* Required work:
All of the data that follows should be retyped exactly, please, except the pictures.

* Material shown:
======

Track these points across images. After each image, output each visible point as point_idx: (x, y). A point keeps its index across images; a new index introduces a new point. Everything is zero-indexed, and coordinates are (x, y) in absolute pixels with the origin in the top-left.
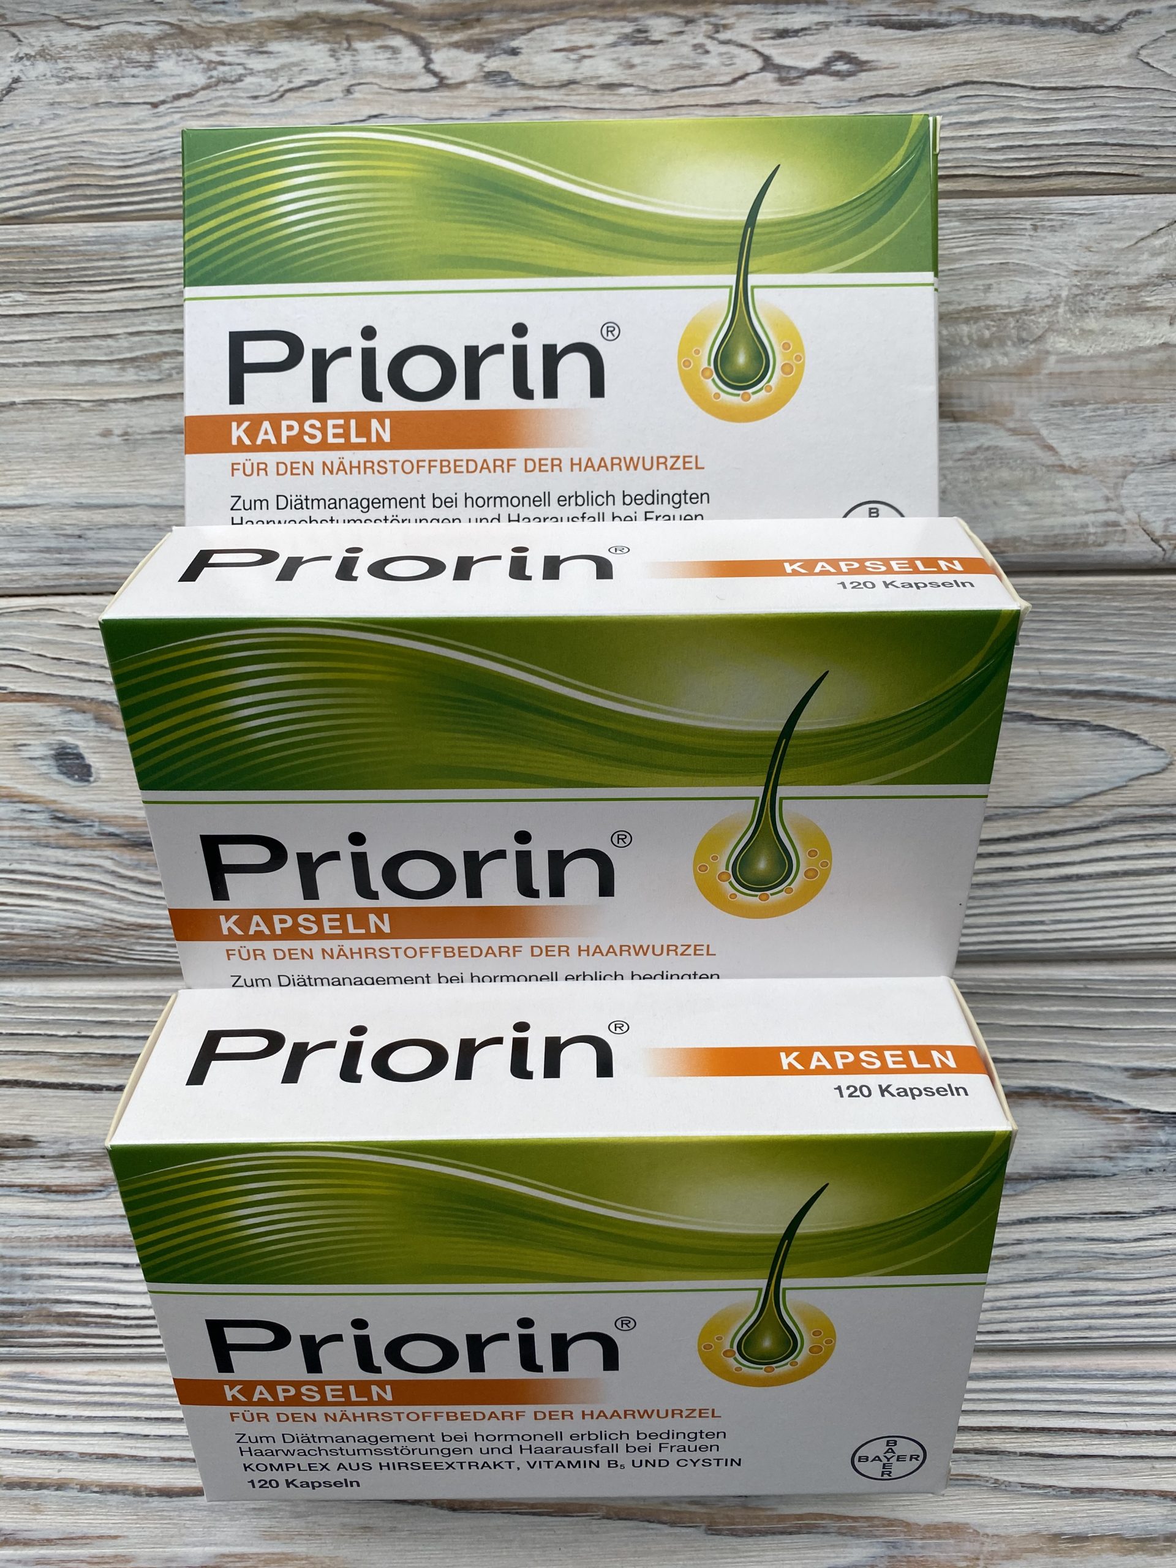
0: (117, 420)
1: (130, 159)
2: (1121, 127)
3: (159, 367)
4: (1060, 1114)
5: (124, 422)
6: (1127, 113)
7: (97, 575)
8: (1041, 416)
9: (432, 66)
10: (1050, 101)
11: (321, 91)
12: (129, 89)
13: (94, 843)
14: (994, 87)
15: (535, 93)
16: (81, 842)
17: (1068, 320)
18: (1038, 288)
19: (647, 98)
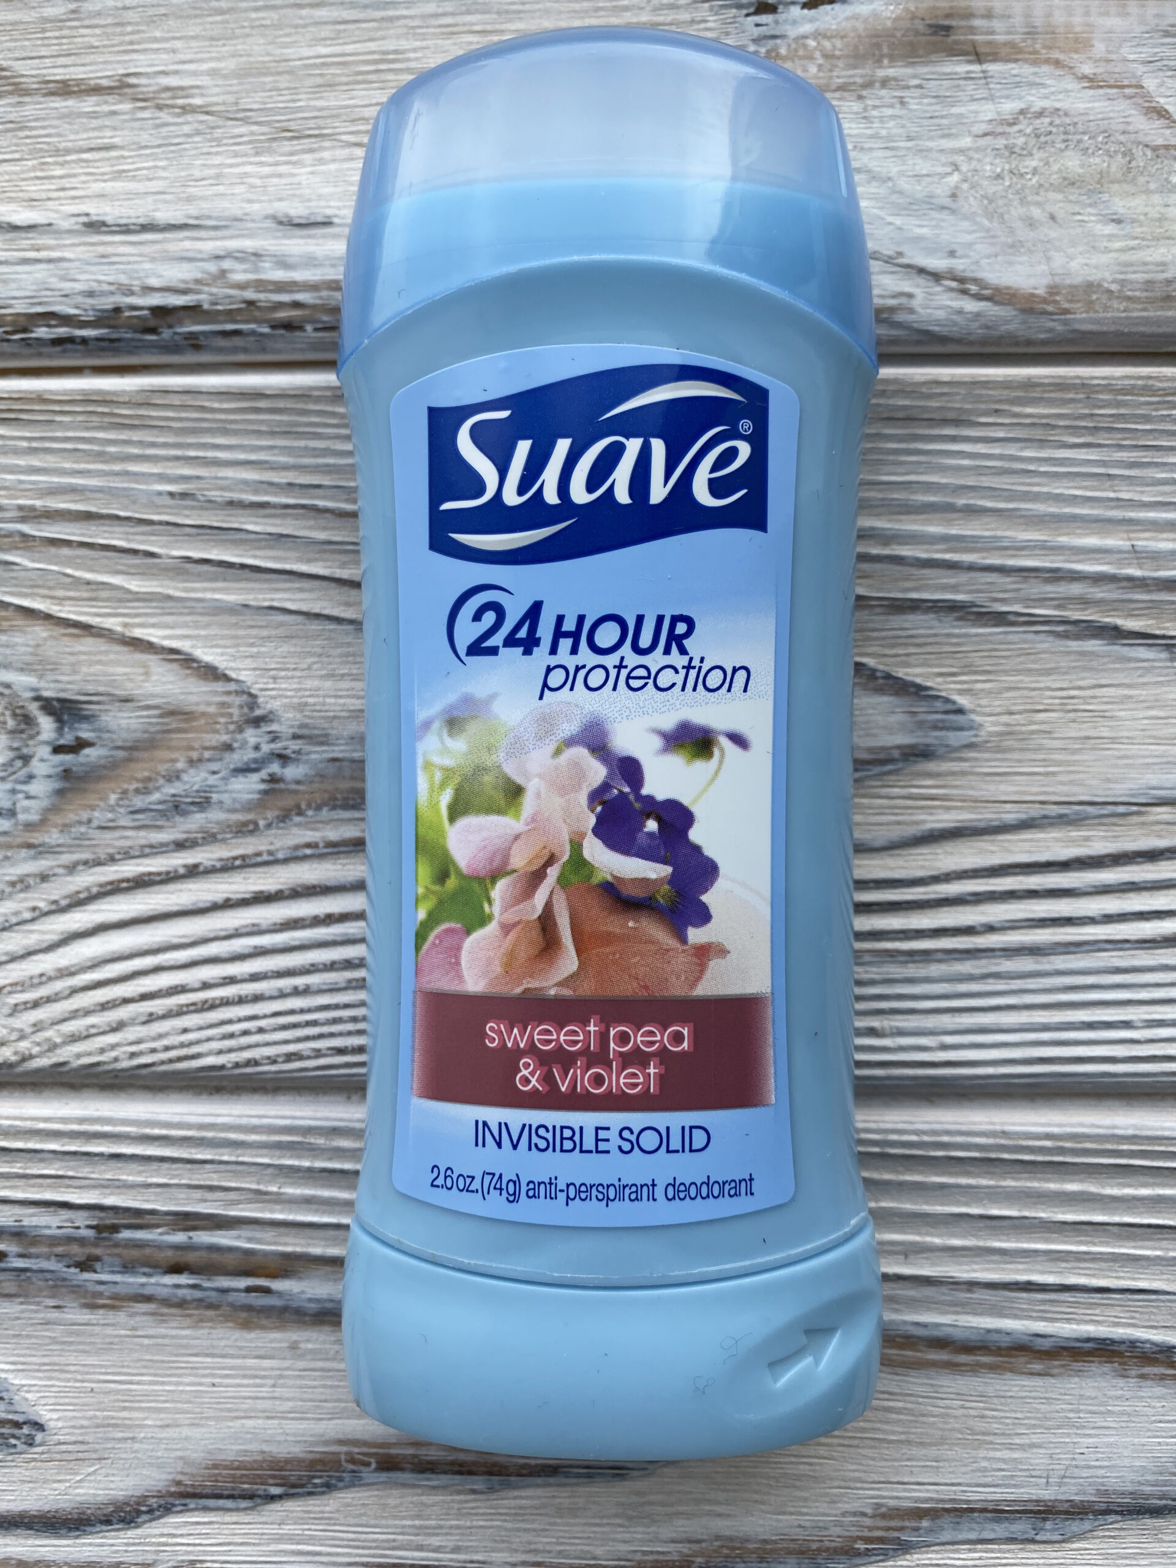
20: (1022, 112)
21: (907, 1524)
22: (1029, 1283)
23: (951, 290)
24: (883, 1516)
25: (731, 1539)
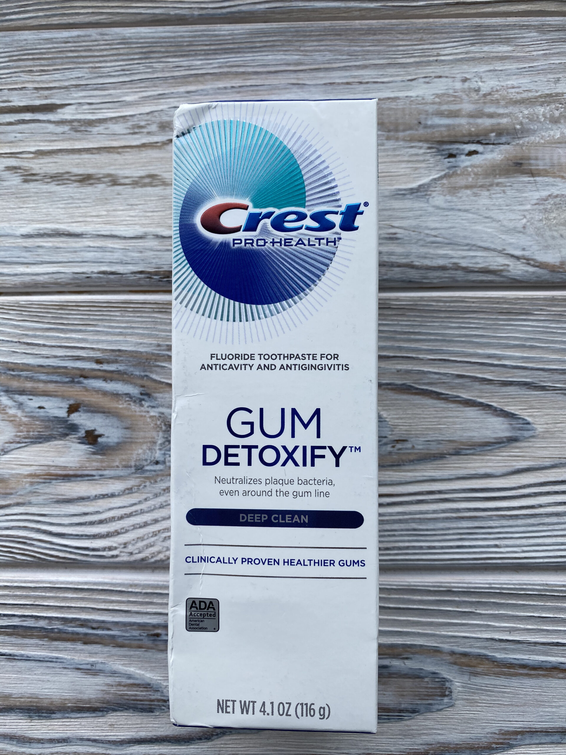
20: (550, 196)
21: (512, 737)
22: (558, 643)
23: (523, 263)
24: (503, 734)
25: (444, 743)
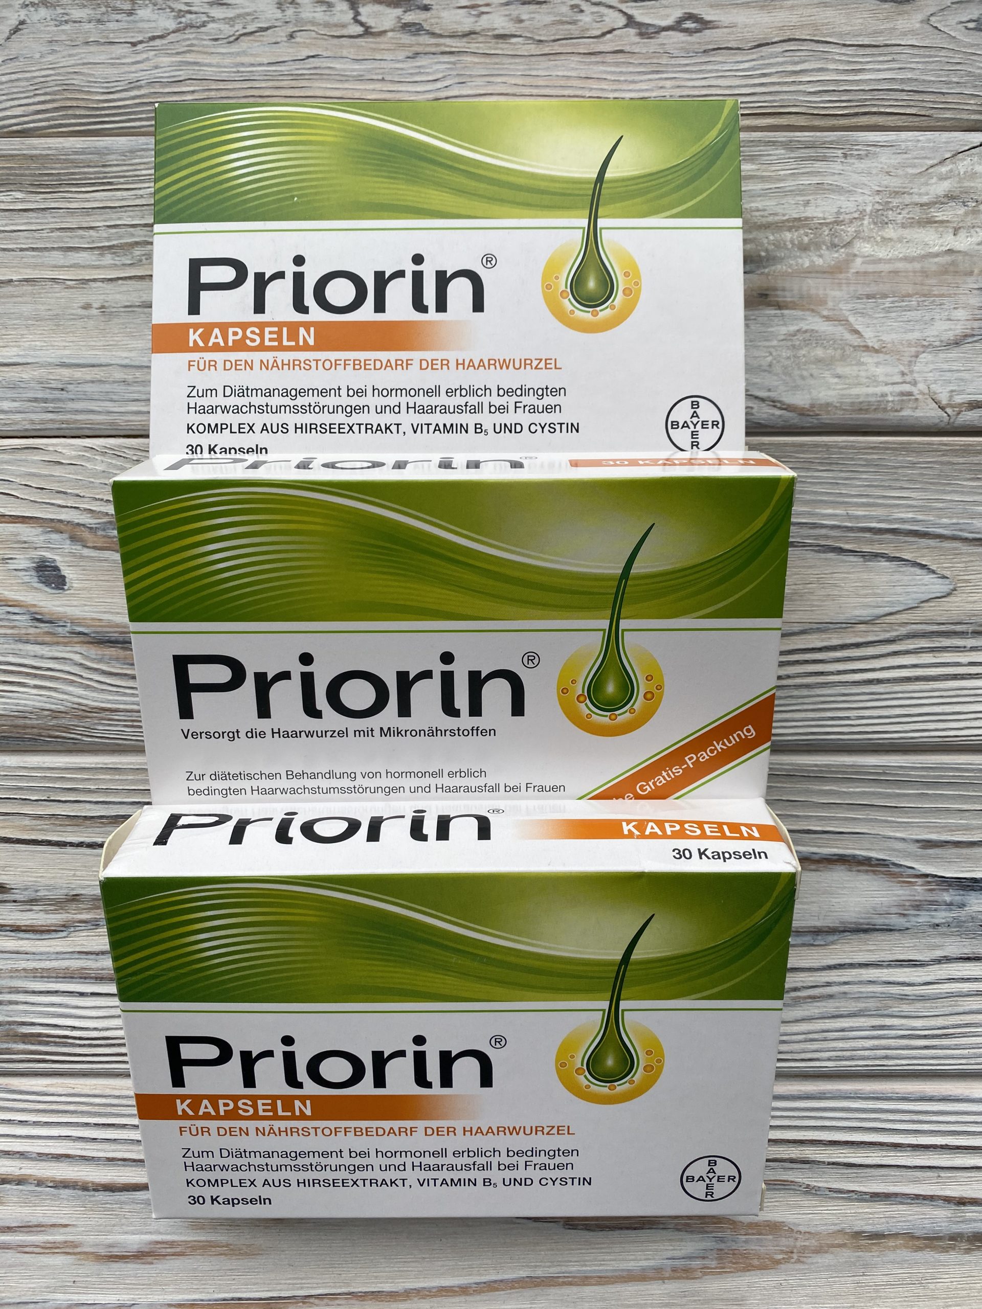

======

* Result of the task:
Track these points across images. After each image, output each visible point as point_idx: (x, y). A point keeps its index across images; a new index introduces a new point. Everything is zero-indexed, and coordinates are (x, y) in absolute pixels with the origin in the top-left.
0: (117, 420)
1: (130, 159)
2: (1121, 127)
3: (159, 367)
4: (1060, 1114)
5: (124, 422)
6: (1127, 113)
7: (97, 575)
8: (1041, 416)
9: (432, 66)
10: (1050, 101)
11: (321, 91)
12: (129, 89)
13: (94, 843)
14: (994, 87)
15: (535, 93)
16: (81, 842)
17: (1068, 320)
18: (1038, 288)
19: (647, 98)
20: (1022, 112)
21: (907, 1524)
22: (1029, 1283)
23: (951, 290)
24: (883, 1516)
25: (731, 1539)
20: (550, 196)
21: (512, 737)
22: (558, 643)
23: (523, 263)
24: (503, 734)
25: (444, 743)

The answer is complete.